As well as calculating the partial log likelihood the algorithm also calculates the martingale residuals. The risk scores are related to the covariate matrix, \(\mathbb{X}\), via: \[ f(\textbf{x}_i) = (\mathbb{X}\boldsymbol{\beta})_i. \qquad (1) \] The derivative of the partial log likelihood, \(l(\boldsymbol{\beta})\), with respect to the parameter vector \(\boldsymbol{\beta}\) is related to the martingale residuals through: \[\frac{\partial}{\partial \boldsymbol{\beta}} l(\boldsymbol{\beta}) = \mathbb{X}^{T} \textbf{m}. \qquad (2) \] Defining the loss function as the negative of the partial log likelihood then using the chain rule in combination with Equation (1) the residuals are given by: \[ z_i = -\frac{\partial}{\partial f(\textbf{x}_{\textit{i}})}\Psi(\textit{y}_{\textit{i}},f(\textbf{x}_\textit{i})) = (\mathbb{X}\mathbb{X}^{T}\textbf{m})_i. \qquad (3)\]
At this point the covariate matrix should only decide what splits the tree will make thus covariate matrix in Equation (3) is free to be set to the identity matrix and so: \[ z_i = \textbf{m}_i. \qquad (4)\]
Finally, the updated implementation calculates the optimal terminal
node predictions in the following way.

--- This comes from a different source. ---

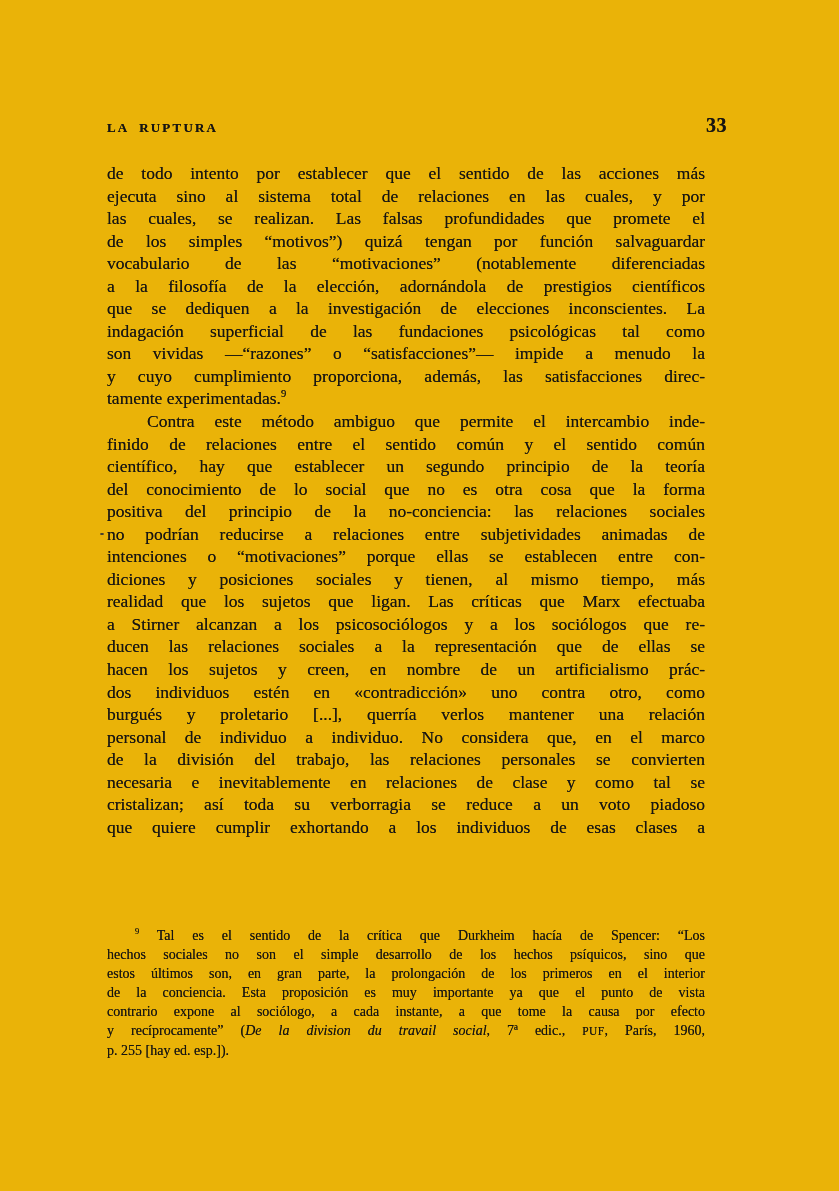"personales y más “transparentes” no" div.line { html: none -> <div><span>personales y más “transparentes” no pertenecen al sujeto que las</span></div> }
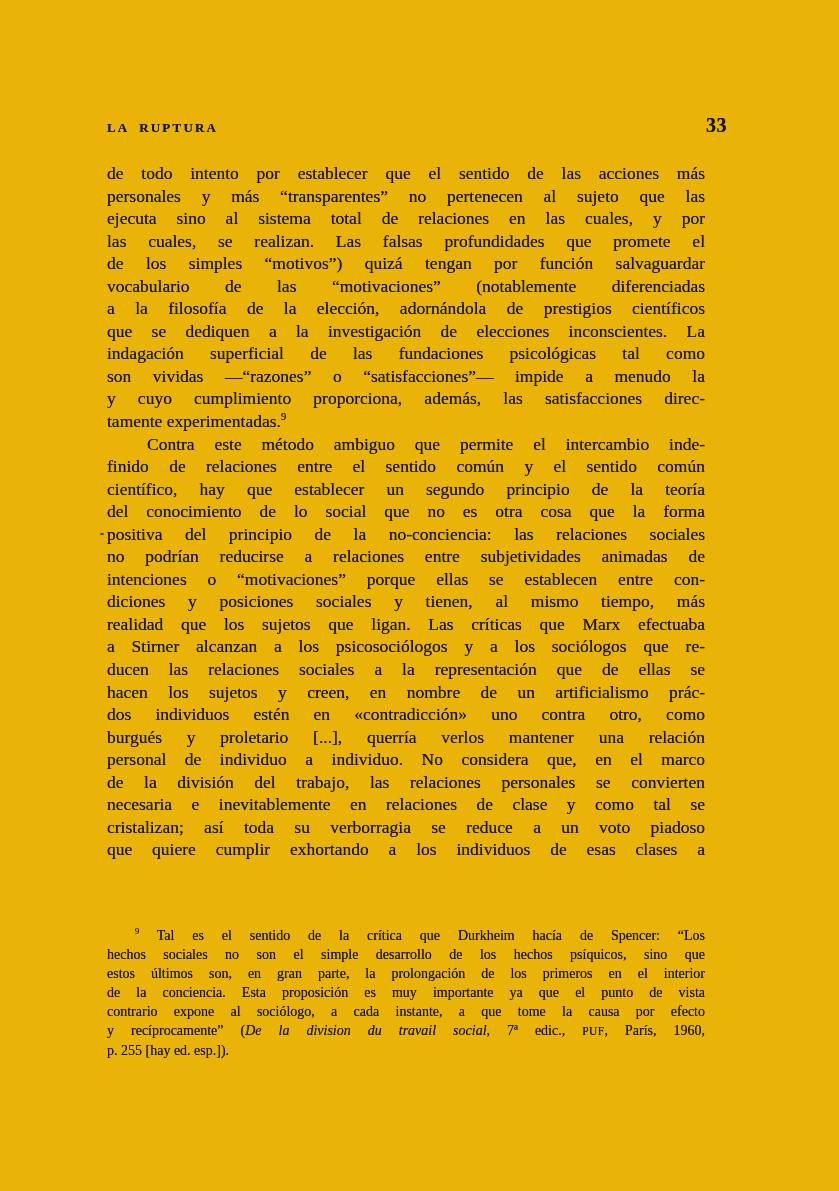"De la division du travail" .it { font-style: italic -> none }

Looping over the bagged
observations in the terminal node of interest the expected number of
events is given by: \(\sum_i \max(0.0, y_i -
\textbf{m}_i) + 1/c\). The constant \(c\) represents the prior on the baseline
number of events that occur within a given terminal node; it can be set
on construction of the CoxPHGBMDist
through the
prior_node_coeff_var
parameter. From this the terminal node
prediction is given by: \[ \log(\frac{\sum_i
y_i + 1/c}{\sum_i \max(0.0, y_i - \textbf{m}_i) + 1/c}). \qquad
(5)\]
If this prior_node_coeff_var
is set incorrectly, i. e.
to not a finite positive double, then the predictions of the fitted
model can become non-sensical.